═══ Dataset content
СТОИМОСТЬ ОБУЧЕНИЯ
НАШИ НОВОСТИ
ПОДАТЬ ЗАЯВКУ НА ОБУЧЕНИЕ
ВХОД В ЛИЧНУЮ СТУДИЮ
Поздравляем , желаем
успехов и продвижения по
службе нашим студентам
══════
═══ Dataset content
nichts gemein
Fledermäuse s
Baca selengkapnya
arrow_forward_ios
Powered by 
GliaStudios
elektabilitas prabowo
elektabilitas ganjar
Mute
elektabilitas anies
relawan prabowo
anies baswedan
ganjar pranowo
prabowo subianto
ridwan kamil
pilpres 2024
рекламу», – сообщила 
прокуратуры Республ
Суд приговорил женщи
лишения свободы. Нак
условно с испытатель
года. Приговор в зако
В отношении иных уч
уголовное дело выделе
══════
# Work order:
Copy out the data lines verbatim, starting at the line containing "СТОИМОСТЬ ОБУЧЕНИЯ" and ending at the line containing "службе нашим студентам", with both of those lines included.

# Exercise solution:
СТОИМОСТЬ ОБУЧЕНИЯ
НАШИ НОВОСТИ
ПОДАТЬ ЗАЯВКУ НА ОБУЧЕНИЕ
ВХОД В ЛИЧНУЮ СТУДИЮ
Поздравляем , желаем
успехов и продвижения по
службе нашим студентам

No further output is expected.